Pick out all lines with the word "position" from the records that follow.

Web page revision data
====

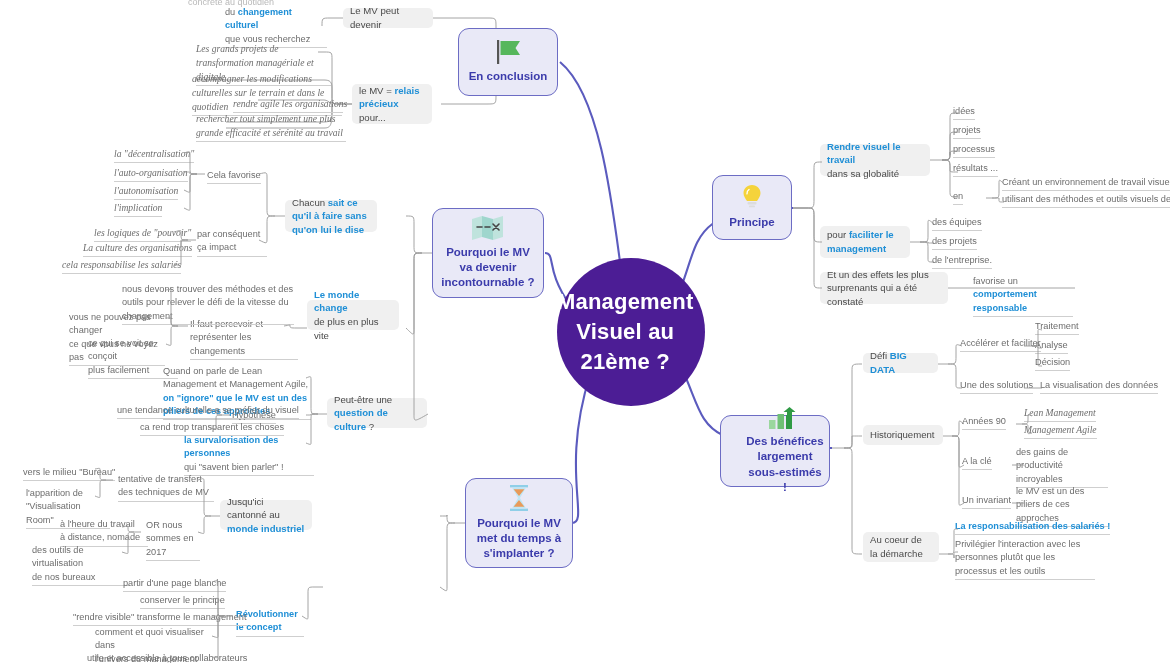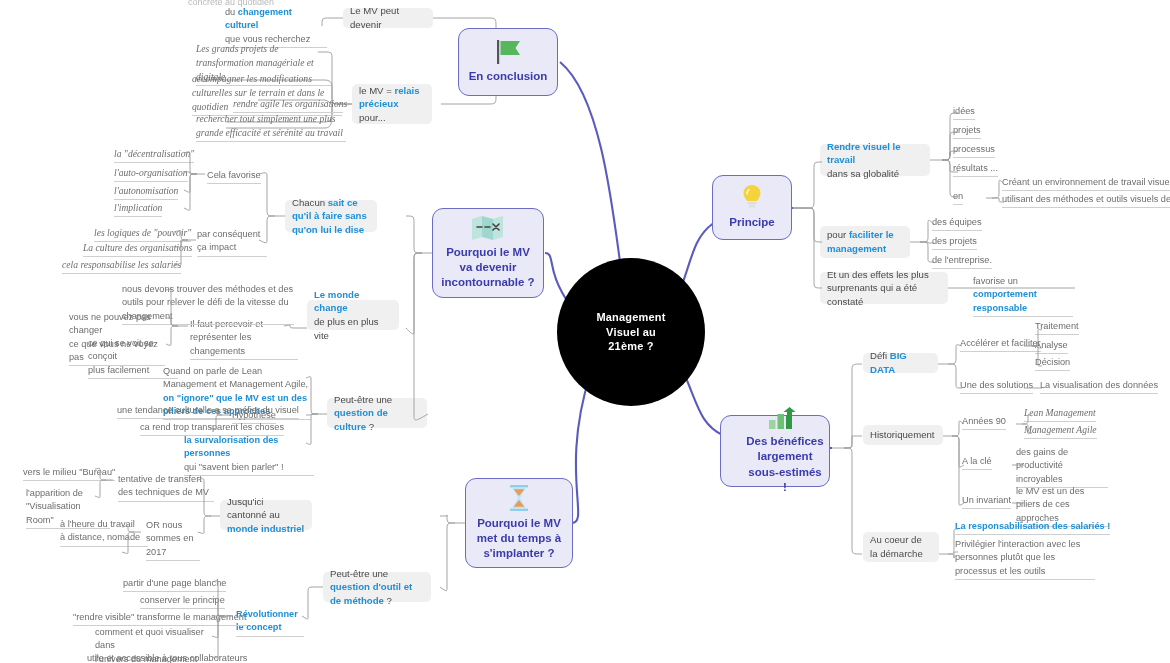--- a/index.html
+++ b/index.html
@@ -15,26 +15,26 @@
     height:663px;
     overflow:hidden;
     background:#ffffff;
   }
   #wires{position:absolute;left:0;top:0;width:1170px;height:663px;pointer-events:none;}
 
   
   .center-node{
     position:absolute;
     border-radius:50%;
-    background:#000000;
+    background:#4c1d95;
     color:#ffffff;
-    display:flex;align-items:center;justify-content:center;
+    display:flex;align-items:center;
     text-align:center;
     font-weight:bold;
-    font-size:11px;
+    font-size:22px;
     line-height:1.35;
     letter-spacing:.2px;
     box-sizing:border-box;
   }
 
   
   .l1{
     position:absolute;
     box-sizing:border-box;
     background:#e9e9f7;
@@ -303,30 +303,28 @@
         <path d="M13,16 L18.4,22.8 L7.6,22.8 Z" fill="#e89a5a"></path>
       </svg>
     </span>
     <span class="l1-label">Pourquoi le MV<br>met du temps à<br>s'implanter ?</span>
   </div>
 
   <div class="l2" style="left:220px;top:500px;width:92px;height:30px;">
     <span>Jusqu'ici cantonné au<br><span class="hl">monde industriel</span></span>
   </div>
 
-  <div class="l2" style="left:323px;top:572px;width:108px;height:30px;">
-    <span>Peut-être une <span class="hl">question d'outil et de méthode</span> ?</span>
-  </div>
 
   <div class="leaf wrap ul" style="left:118px;top:473px;width:96px;">tentative de transfert<br>des techniques de MV</div>
   <div class="leaf ul" style="left:23px;top:466px;">vers le milieu "Bureau"</div>
   <div class="leaf wrap ul" style="left:26px;top:487px;width:84px;">l'apparition de<br>"Visualisation Room"</div>
 
   <div class="leaf wrap ul" style="left:146px;top:519px;width:54px;">OR nous<br>sommes en<br>2017</div>
   <div class="leaf wrap ul" style="left:60px;top:518px;width:88px;">à l'heure du travail<br>à distance, nomade</div>
+  <div class="leaf wrap ul" style="left:32px;top:544px;width:98px;">des outils de virtualisation<br>de nos bureaux</div>
 
   <div class="leaf wrap ul" style="left:236px;top:608px;width:68px;color:#1f8fd6;font-weight:bold;">Révolutionner<br>le concept</div>
   <div class="leaf ul" style="left:123px;top:577px;">partir d'une page blanche</div>
   <div class="leaf ul" style="left:140px;top:594px;">conserver le principe</div>
   <div class="leaf ul" style="left:73px;top:611px;">"rendre visible" transforme le management</div>
   <div class="leaf wrap ul" style="left:95px;top:626px;width:124px;">comment et quoi visualiser dans<br>l'univers du management aujuordhui</div>
   <div class="leaf ul" style="left:87px;top:652px;">utile et accessible à tous collaborateurs</div>
 
   <svg style="position:absolute;left:0;top:0;width:1170px;height:663px;pointer-events:none;" viewBox="0 0 1170 663">
     <g fill="none" stroke="#9a9a9a" stroke-width="0.9">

====

Task response
   #wires{position:absolute;left:0;top:0;width:1170px;height:663px;pointer-events:none;}
     position:absolute;
     position:absolute;
   <svg style="position:absolute;left:0;top:0;width:1170px;height:663px;pointer-events:none;" viewBox="0 0 1170 663">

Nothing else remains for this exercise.